There’s something about the Southern accent that makes a voice sound more genuine, more heart-felt no matter what the words. This weekend reminded me of hearing my uncles and aunts discuss politics around the kitchen table over sweet tea and my grandmother’s stew. It also reminded me that journalists can get caught up in polls, and pundits, and politicos–and forget that what we are watching is real Americans figuring out their own future, for themselves and for their children.

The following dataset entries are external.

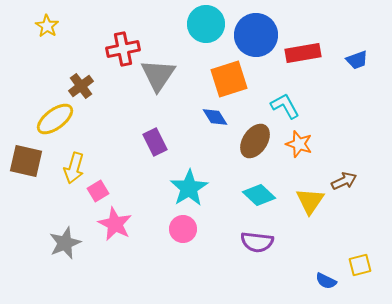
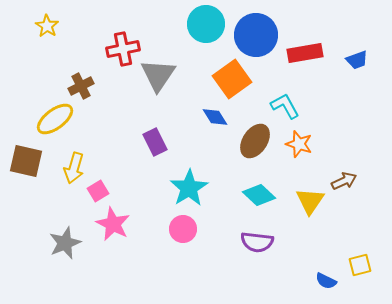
red rectangle: moved 2 px right
orange square: moved 3 px right; rotated 18 degrees counterclockwise
brown cross: rotated 10 degrees clockwise
pink star: moved 2 px left
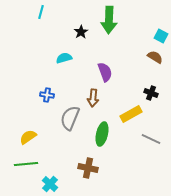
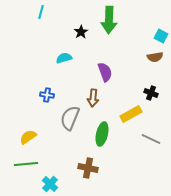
brown semicircle: rotated 140 degrees clockwise
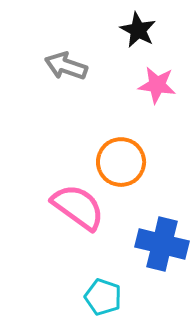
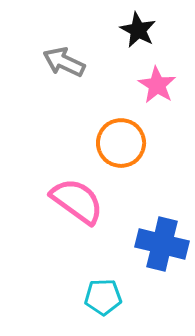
gray arrow: moved 2 px left, 4 px up; rotated 6 degrees clockwise
pink star: rotated 24 degrees clockwise
orange circle: moved 19 px up
pink semicircle: moved 1 px left, 6 px up
cyan pentagon: rotated 21 degrees counterclockwise
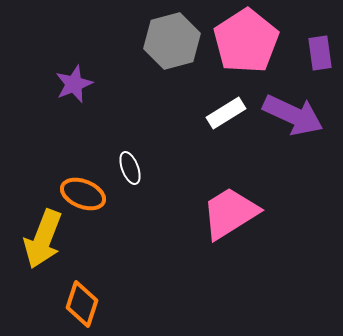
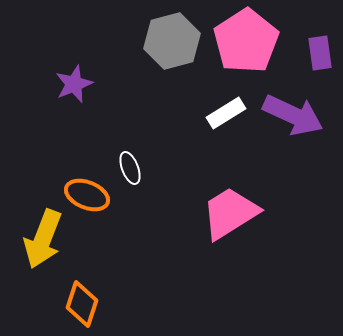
orange ellipse: moved 4 px right, 1 px down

In Orangeburg, Erin and I saw real economic pain, but also its people speaking out to overcome that pain with the most powerful weapon they have: the power to vote. And at a roadside restaurant, we spoke to folks of all political points of view, some for Romney, Santorum, Paul–but also many for President Obama. They too, wanted to talk about what’s best for America. Erin and I were eager to listen not from our studio in New York, but from the diners, dives and Denny’s in small towns along I-26. And even though I have felt like a New Yorker ever since 9/11, it was good to be home again.